After we got home later that afternoon, (you can read what happened between the time we left kindergarten and arrived home tomorrow in my post tomorrow) I sat Micah on his bed to discuss the situation further. Our conversation went something like this:
Daddy: "Why did you push [this boy]? Did he do something to you?" (I've withheld the boy's name to avoid any embarrassment or animosity).
Micah: "No, he didn't do anything."
Daddy: "Well, why did you push him?"
Micah: "Because I don't like him! He's a lollygagger!"
(Lollygagging is a term that Nathan has obviously picked up from Krista and/or I and has since popularized. He uses it to describe his actions in any situation where he gets in trouble for being rowdy, not listening or not paying attention to what he should be doing. It is actually quite frustrating, because he generally only provides this generic term rather than giving the actual details of what he got in trouble for. But that is for another time. Let's get back to the conversation with Micah!)
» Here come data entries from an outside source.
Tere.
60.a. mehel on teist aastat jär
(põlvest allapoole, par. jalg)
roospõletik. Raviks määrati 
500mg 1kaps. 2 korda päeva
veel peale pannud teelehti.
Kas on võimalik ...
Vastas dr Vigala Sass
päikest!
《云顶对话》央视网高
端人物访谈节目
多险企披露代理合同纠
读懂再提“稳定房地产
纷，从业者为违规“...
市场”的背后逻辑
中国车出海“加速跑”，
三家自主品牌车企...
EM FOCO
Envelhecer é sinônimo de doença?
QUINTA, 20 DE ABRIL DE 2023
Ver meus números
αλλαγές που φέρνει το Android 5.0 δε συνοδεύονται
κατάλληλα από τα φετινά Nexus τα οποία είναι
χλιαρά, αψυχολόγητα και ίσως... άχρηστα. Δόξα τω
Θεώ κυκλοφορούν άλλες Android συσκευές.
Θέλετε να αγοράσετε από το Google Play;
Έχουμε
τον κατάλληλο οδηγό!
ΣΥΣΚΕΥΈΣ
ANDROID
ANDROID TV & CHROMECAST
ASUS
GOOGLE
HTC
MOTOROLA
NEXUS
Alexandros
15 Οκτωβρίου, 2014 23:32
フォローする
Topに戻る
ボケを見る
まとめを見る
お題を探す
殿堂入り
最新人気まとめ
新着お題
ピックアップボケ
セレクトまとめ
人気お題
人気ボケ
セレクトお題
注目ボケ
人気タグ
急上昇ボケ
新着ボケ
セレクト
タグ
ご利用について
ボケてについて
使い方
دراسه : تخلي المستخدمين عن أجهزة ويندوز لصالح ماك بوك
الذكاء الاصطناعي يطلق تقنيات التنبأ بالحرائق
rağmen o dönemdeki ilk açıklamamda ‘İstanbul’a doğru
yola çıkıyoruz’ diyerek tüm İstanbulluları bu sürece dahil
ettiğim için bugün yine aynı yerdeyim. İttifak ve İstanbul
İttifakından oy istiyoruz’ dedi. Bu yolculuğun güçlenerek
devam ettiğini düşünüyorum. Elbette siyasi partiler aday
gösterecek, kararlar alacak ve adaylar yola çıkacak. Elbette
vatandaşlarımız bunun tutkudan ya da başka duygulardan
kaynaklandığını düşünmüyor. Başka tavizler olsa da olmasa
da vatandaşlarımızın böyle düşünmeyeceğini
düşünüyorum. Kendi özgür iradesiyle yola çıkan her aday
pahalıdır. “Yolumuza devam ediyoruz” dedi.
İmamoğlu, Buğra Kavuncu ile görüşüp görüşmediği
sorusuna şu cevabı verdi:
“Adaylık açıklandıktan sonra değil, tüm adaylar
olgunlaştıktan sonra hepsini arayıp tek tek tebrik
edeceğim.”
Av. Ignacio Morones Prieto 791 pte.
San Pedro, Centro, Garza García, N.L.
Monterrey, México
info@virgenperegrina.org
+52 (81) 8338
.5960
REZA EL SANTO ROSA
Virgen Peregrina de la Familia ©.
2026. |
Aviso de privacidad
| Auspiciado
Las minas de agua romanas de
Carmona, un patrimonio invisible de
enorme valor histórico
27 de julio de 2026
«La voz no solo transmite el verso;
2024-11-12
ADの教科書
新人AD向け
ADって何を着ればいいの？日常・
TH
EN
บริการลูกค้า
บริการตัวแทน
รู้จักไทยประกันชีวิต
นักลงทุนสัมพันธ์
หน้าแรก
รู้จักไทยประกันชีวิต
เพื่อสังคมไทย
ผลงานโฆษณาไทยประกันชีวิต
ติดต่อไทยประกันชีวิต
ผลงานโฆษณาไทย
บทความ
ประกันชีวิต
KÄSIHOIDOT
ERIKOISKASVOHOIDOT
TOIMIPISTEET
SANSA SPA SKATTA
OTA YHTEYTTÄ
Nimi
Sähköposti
Daddy: "Why is he a lollygagger?"
Micah: "That's what they call him!"
Daddy: "That's what who calls him? Nathan, (who is sitting across the room on his bed) do you call him a lollygagge?."
(They are the only two English speakers in the kindergarten. Obviously if anybody is calling someone a lollygagger -- in english -- the source can be traced back to one of them).
Nathan: "No I call him [his name]."
Daddy: (Looking back to Micah) "Who calls him that?"
Micah: "I do!"
Daddy: (Biting his lip to keep from laughing) "Does it make God happy when we call people lollygagger? I want you to be nice to him."
Micah: "But he is a lollygagger. I don't like him."
Daddy: (Trying ever harder not to laugh and ruin a chance for discipline and reconciliation) "How would you feel if he called you a lollygagger? Would you like that?"
Daddy: "Okay, I want you to be nice to him."
We discussed it a little longer, but I'm not quite sure I got through to him, because we had a similar conversation this morning on the way to school. Oh the joys and frustrations of parenthood. Even the tough times are worth it though. May God give me the strength to model Christ in my own life before my boys and teach them that God loves us and that we should, because of His love in us, desire to love others, even lollygaggers!